Then there was a big laugh from both of the young men. “We have not got our tools with us, Janet,” said the stranger.

“I’m no one that holds very much with tools, Mr Lewis,” said Janet. “Losh! I would take up just the first thing that came, and try if I couldna do a day’s work with that, if it were me.”

Mr Lewis was what the household had taken to calling the visitor. He had never been credited with any name, and Robert spoke to him as Lew. It was Janet who had first changed this into Mr Lewis. Whether it was his surname or his Christian name nobody inquired, nor did he give any information, but answered to Mr Lewis quite pleasantly, as indeed he did everything. He was, as a matter of fact, far more agreeable in the house than Robbie, who, quiet enough before he came, was now disposed to be somewhat imperious and exacting, and show that he was master. The old servants, it need scarcely be said, were much aggrieved by this. “He would just like to be cock o’ the walk, our Robbie,” Andrew said.

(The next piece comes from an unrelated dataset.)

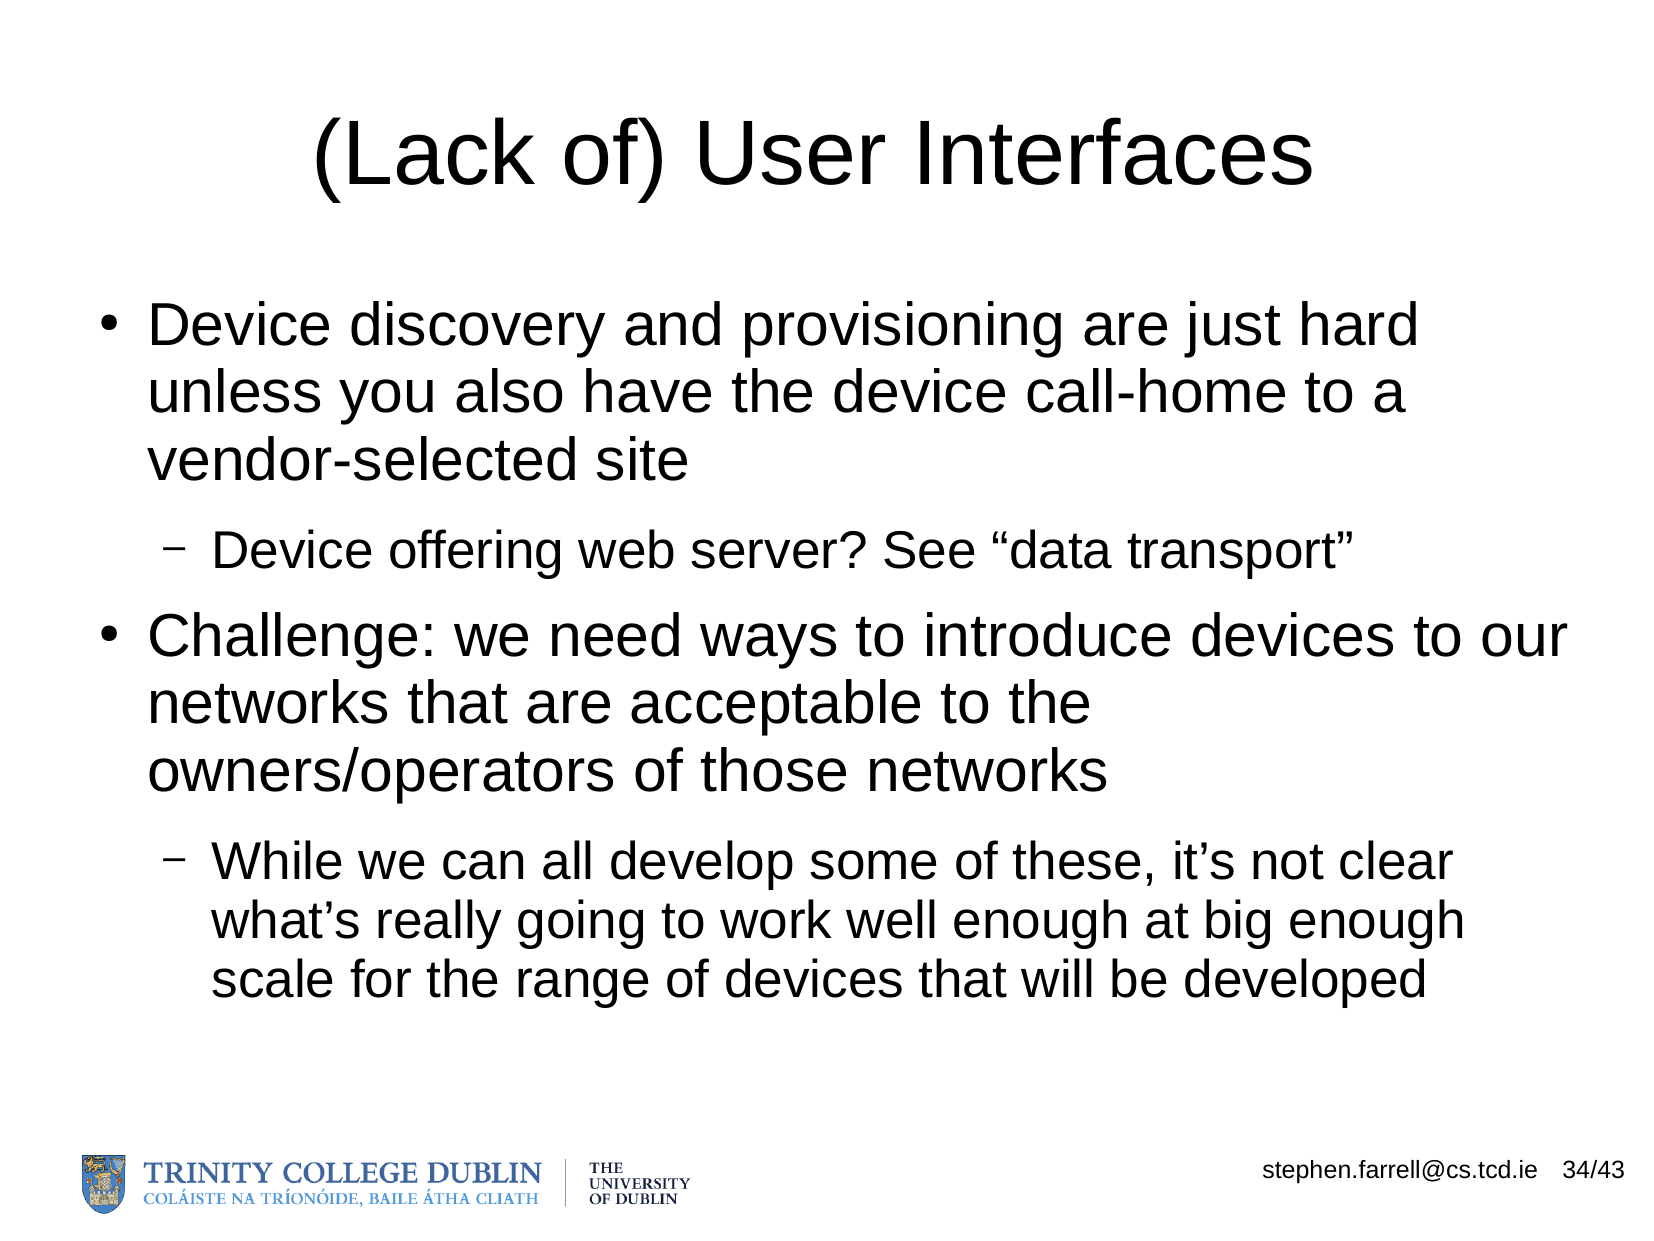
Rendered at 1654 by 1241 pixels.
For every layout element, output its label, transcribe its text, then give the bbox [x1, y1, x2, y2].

list Device discovery and provisioning are just hard unless you also have the device call-home to a vendor-selected site Device offering web server? See “data transport” Challenge: we need ways to introduce devices to our networks that are acceptable to the owners/operators of those networks While we can all develop some of these, it’s not clear what’s really going to work well enough at big enough scale for the range of devices that will be developed [82, 290, 1571, 1010]
title (Lack of) User Interfaces [82, 49, 1571, 257]
picture [82, 1155, 694, 1214]
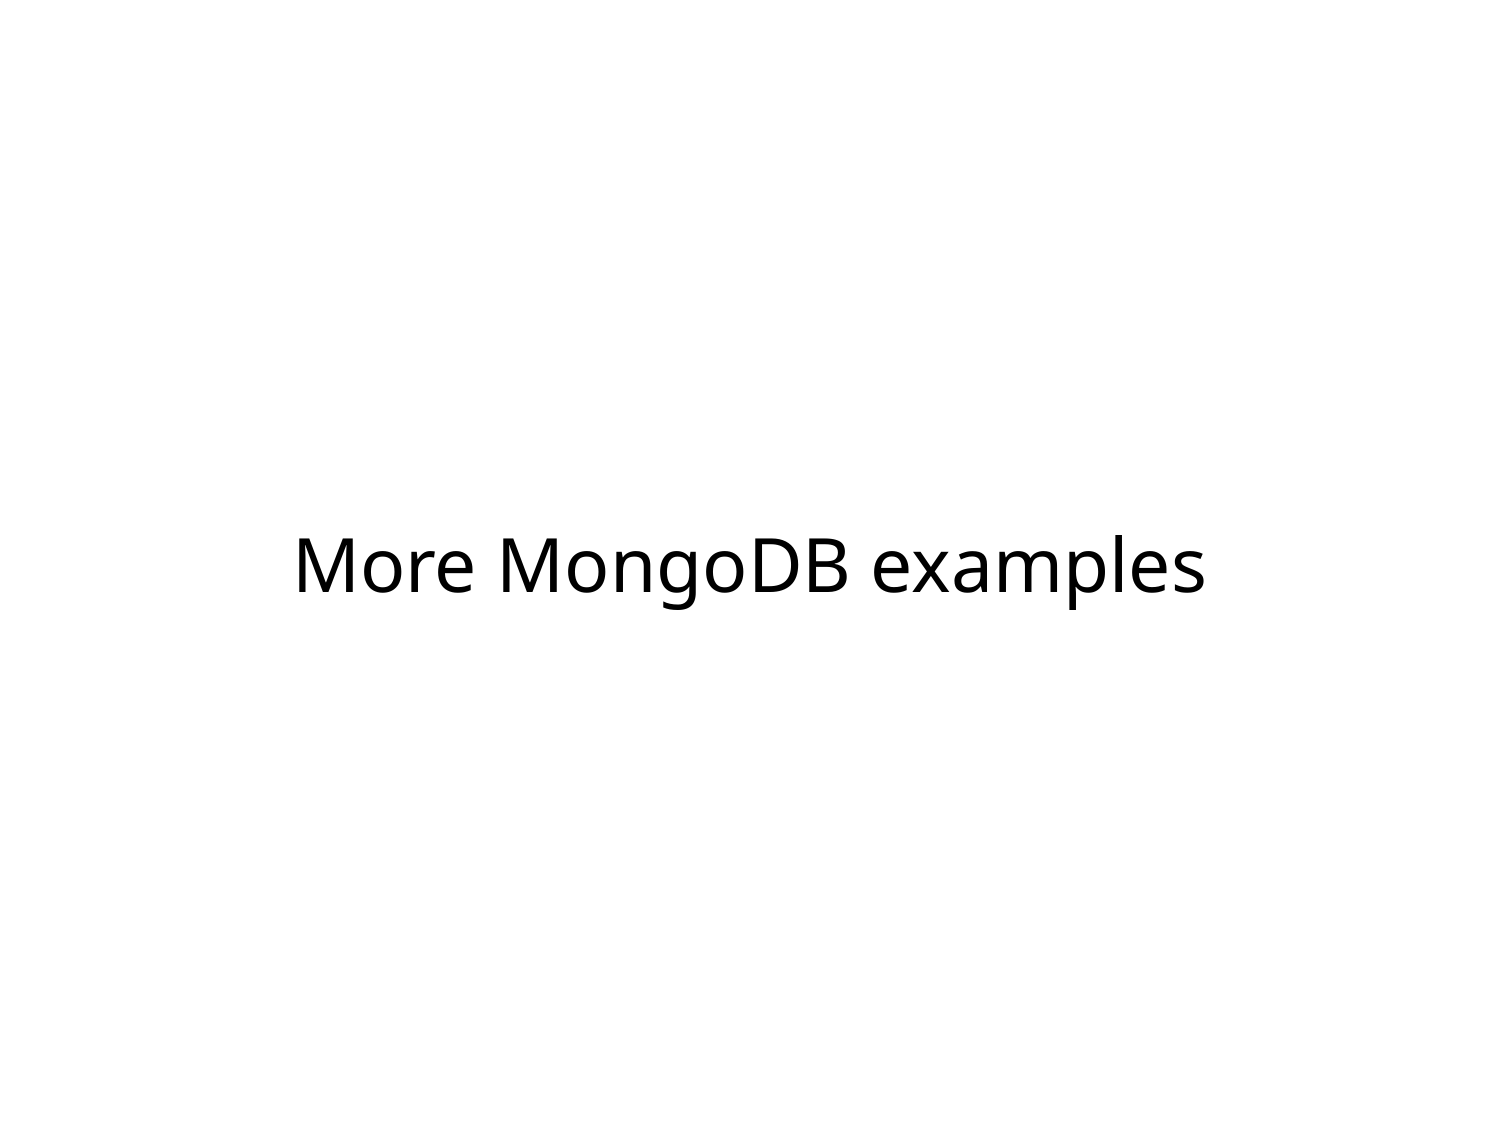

“And if he is, it’s his ain mother’s house, and he has the best right,” said Janet, not disposed to have Robert objected to by any one but herself. “He was aye one that likit his ain way,” she added on her own account.

“That’s the worst o’ weemen wi’ sons,” said Andrew; “they’re spoilt and pettit till they canna tell if they’re on their heels or their head.”

“A bonnie one you are to say a word against the mistress,” cried Janet; “and weemen, says he! I would just like to ken what would have become of ye, that were just as bad as ony in your young days, if it hadna been for the mistress and me?”

But on the particular evening on which Janet had bestowed her advice on the young men in the dining-room, they continued their conversation after she was gone in another tone. “That good woman would be a little startled if she knew what work we had been up to,” said Lewis; “and our tools, eh, Bob?” They both laughed again, and then he became suddenly serious. “All the same, there’s justice in what she says. We’ll have to be doing something to get a little money. Suppose we had to cut and run all of a sudden, as may happen any day, where should we get the needful, eh?”

“There’s my mother,” said Robert; “she’ll give me whatever I want.”

“She’s a brick of an old woman; but I don’t suppose, eh, Bob? she’s what you would call a millionaire.” Lew gave his friend a keen glance under his eyelids. His eyes were keen and bright, always alive and watchful like the eyes of a wild animal; whereas Robbie’s were a little heavy and veiled, rather furtive than watchful, perhaps afraid of approaching danger, but not keeping a keen look-out for it, like the other’s, on every side.

“No,” said Robert, with a curious brag and pride, “not a millionaire—just what you see—no splendour, but everything comfortable. She must have saved a lot of money while I was away. A woman has no expenses. And I’m all she has; she’ll give me whatever I want.”